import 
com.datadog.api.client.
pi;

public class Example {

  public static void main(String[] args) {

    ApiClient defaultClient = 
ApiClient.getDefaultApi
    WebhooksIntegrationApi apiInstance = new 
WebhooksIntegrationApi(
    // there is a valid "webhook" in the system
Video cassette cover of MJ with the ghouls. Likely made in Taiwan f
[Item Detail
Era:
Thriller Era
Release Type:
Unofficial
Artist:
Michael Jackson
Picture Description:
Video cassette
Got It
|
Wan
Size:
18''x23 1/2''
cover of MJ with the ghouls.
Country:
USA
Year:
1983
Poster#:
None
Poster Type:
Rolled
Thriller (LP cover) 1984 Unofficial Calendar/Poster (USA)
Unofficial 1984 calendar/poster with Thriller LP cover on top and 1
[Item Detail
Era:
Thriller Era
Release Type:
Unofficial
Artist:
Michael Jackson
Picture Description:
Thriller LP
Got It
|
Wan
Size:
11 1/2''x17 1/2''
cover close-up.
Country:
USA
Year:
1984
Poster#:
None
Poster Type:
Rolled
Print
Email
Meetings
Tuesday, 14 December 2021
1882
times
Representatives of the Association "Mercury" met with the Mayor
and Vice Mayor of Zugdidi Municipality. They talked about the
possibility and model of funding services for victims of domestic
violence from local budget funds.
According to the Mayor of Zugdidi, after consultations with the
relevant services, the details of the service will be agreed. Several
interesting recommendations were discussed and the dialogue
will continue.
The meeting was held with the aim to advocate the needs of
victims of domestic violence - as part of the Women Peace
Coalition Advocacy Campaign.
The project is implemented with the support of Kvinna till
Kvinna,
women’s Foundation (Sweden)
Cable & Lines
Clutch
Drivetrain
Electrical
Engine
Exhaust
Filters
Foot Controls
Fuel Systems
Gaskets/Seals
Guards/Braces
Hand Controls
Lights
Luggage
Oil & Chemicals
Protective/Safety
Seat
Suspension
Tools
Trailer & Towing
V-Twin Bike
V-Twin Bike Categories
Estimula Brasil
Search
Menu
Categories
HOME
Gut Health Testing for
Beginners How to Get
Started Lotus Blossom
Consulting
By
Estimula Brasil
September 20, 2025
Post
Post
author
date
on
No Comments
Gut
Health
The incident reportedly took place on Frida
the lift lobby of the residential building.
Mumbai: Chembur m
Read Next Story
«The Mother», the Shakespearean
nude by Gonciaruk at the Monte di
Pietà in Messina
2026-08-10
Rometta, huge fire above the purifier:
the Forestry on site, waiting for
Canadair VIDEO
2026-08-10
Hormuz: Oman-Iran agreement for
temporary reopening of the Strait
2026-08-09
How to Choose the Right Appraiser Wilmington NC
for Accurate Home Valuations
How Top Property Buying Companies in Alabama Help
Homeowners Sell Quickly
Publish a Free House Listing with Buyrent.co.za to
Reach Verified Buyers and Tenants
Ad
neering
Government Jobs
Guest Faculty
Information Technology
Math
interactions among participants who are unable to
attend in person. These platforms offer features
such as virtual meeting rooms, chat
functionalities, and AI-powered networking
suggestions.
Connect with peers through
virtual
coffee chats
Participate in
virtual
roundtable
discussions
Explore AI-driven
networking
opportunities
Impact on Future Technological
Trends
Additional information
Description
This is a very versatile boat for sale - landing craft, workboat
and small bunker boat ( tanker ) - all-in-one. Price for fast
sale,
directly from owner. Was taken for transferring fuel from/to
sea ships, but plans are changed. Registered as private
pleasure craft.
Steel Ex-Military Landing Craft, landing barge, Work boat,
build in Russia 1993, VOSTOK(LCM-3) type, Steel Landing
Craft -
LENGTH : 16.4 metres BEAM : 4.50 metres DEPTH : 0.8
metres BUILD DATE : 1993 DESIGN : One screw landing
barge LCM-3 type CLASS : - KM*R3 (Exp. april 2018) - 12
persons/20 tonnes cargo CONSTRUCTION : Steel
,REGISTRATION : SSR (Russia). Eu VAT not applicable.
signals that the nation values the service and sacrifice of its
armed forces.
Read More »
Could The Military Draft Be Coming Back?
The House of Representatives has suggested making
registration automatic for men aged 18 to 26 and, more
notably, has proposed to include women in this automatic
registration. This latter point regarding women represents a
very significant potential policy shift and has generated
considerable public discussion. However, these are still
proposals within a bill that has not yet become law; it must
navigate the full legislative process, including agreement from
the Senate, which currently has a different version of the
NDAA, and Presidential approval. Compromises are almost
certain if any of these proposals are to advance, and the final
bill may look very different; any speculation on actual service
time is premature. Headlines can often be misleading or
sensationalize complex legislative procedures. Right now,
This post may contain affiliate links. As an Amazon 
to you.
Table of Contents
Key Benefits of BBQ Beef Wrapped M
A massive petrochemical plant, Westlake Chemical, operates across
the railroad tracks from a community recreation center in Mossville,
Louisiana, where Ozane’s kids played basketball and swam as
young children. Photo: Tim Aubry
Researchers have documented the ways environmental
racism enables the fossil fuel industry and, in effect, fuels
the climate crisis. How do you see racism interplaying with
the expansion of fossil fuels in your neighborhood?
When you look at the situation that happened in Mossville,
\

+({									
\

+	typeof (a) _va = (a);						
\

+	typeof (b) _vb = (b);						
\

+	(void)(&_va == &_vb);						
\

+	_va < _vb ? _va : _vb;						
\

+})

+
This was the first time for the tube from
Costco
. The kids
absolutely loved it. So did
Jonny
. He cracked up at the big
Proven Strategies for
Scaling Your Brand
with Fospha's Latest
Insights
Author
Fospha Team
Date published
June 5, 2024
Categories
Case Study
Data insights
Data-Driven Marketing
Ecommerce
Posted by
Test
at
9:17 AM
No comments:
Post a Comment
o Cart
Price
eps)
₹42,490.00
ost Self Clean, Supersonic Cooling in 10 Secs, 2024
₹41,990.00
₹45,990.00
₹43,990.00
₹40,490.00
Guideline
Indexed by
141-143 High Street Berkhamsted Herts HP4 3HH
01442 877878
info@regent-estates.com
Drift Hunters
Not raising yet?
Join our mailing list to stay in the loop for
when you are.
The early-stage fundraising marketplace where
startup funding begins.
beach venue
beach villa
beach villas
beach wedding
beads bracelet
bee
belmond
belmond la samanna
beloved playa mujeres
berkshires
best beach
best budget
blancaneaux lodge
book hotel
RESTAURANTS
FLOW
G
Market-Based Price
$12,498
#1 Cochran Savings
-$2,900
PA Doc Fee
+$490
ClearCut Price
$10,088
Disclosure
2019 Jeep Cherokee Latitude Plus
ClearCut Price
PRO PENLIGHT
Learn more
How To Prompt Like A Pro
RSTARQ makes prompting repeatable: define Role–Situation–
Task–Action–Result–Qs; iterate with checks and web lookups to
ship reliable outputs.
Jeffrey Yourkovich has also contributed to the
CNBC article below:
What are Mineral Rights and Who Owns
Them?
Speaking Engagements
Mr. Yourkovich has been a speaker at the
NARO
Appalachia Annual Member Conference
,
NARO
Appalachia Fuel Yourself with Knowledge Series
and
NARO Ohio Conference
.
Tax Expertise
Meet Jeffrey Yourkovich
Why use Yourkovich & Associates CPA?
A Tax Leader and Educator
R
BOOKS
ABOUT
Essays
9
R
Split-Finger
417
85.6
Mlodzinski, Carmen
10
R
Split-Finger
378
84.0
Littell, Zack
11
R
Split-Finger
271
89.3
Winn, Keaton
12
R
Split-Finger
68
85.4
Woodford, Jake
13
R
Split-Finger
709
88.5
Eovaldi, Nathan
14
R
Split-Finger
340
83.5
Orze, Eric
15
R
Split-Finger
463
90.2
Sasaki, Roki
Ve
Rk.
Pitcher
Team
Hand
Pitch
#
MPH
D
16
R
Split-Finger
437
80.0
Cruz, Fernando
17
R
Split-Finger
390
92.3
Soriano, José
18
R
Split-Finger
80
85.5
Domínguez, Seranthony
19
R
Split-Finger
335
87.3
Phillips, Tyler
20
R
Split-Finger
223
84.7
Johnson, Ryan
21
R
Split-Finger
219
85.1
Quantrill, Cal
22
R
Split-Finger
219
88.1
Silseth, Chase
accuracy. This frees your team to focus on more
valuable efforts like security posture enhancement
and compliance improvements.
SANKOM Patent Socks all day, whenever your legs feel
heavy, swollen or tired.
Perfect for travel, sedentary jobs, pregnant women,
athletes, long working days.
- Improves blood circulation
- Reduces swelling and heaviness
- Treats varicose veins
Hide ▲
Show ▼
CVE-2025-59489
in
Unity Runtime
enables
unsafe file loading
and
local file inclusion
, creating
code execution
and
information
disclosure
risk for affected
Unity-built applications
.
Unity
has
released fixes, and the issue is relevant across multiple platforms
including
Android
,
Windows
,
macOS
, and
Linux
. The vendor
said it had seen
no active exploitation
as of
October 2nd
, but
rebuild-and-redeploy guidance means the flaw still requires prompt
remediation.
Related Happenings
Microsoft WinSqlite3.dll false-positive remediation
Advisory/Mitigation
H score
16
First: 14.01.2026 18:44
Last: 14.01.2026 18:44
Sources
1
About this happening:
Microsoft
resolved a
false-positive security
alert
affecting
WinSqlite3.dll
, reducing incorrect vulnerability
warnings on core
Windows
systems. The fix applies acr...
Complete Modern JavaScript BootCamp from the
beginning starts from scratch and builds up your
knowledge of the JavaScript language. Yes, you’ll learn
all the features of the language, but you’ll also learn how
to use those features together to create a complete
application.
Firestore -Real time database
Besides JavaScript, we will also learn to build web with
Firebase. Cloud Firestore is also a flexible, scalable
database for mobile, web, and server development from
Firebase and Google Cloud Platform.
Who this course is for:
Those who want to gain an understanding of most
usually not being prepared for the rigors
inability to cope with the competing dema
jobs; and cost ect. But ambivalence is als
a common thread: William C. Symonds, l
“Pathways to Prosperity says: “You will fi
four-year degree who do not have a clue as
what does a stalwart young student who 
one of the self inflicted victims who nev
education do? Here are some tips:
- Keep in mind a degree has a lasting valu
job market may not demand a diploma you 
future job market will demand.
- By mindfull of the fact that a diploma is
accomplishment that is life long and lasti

Task directions
Lines containing the word "metres" must be found in the data above and copied.

Response to this exercise
LENGTH : 16.4 metres BEAM : 4.50 metres DEPTH : 0.8
metres BUILD DATE : 1993 DESIGN : One screw landing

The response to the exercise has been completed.